**SOURCE PASSAGE:**
----------------
Cardinal Theodore E. McCarrick, retired archbishop of Washington, is pictured in a 2017 photo. In a front-page story July 16, The New York Times interviewed two men who received settlements after they accused the prelate of abusing them as seminarians when he was a bishop in New Jersey. (CNS photo/Bob Roller)
By Father Thomas Esposito
Special to The Texas Catholic
“Thus says the Lord God: Behold, I am coming against these shepherds. I will take my sheep out of their hand and put a stop to their shepherding my flock, so that these shepherds will no longer pasture them. I will deliver my flock from their mouths so it will not become their food” (Ezekiel 34:10).
----------------
**SUPPLIED DATA:**

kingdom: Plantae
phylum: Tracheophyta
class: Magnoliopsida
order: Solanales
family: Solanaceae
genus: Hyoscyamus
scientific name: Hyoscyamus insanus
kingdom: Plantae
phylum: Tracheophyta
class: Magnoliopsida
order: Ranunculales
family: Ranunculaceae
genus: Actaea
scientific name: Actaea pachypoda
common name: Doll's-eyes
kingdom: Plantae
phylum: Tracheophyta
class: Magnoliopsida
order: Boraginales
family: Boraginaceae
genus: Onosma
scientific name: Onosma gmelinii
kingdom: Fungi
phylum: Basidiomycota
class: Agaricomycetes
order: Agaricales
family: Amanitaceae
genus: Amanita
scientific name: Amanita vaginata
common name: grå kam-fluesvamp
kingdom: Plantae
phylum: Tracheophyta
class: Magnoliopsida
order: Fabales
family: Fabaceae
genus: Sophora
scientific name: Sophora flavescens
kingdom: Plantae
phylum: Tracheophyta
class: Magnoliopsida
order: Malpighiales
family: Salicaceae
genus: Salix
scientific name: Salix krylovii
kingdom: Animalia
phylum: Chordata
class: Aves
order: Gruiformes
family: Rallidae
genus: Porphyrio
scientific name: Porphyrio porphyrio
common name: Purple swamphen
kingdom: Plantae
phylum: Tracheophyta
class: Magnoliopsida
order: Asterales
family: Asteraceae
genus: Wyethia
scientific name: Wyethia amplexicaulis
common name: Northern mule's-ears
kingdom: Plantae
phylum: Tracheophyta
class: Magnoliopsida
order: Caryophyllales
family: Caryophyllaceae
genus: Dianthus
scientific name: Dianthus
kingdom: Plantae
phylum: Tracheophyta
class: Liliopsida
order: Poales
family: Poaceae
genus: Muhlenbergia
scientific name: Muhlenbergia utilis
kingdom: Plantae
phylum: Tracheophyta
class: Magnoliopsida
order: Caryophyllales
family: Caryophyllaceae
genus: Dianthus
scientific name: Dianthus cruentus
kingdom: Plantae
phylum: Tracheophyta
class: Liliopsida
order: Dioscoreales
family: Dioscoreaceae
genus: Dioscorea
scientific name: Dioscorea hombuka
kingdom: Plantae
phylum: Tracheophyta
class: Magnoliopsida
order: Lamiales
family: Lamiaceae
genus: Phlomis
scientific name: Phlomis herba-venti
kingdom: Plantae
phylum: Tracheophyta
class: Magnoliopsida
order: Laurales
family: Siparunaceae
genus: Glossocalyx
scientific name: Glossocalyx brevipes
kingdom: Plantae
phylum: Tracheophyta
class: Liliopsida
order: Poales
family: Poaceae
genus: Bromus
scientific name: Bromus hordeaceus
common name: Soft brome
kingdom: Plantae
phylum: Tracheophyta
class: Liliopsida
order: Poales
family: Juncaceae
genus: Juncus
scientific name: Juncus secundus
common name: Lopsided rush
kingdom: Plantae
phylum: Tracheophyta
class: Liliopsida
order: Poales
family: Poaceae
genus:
----------------
**REQUIRED TASKS:**
a - In the passage about Cardinal McCarrick, in which state was he a bishop when the two men say he abused them?
b - Continue the passage about Cardinal McCarrick from where it stops, in the voice of its author.

**EXPECTED RESPONSES:**
a - New Jersey.

b -
The Body of Christ has been pierced and ravaged in the helpless bodies of countless boys and girls devoured, both physically and spiritually, by predatory pastors; we who claim new life in Christ must suffer the consequences of that scandal and shoulder the burden of their sorrow. The purging of filth in the Church’s hierarchy will require courageous bishops and priests to confess their complicity, whether in action or in silence. The proper dredging up of scandal’s lewd sewage will also demand that lay men and women channel their righteous rage against those who perpetrated these crimes, protected the monsters who committed them, and willfully desecrated their priestly charism. The prophets whom God chose to act as His mouthpiece in ancient Israel, after all, were usually not priests.
But note carefully the mission entrusted to Jeremiah by the Lord, specifically the listing of his prophetic duties: “Today I appoint you over nations and over kingdoms, to uproot and to tear down, to destroy and to demolish, to build and to plant” (Jeremiah 1:10). The prophetic witness has always been, and must be today, a coordinated effort of condemnation and restoration of what was good regarding a right relationship with God. We must remember that the rebuilding of that sacred relationship is the definitive commission given to the prophet.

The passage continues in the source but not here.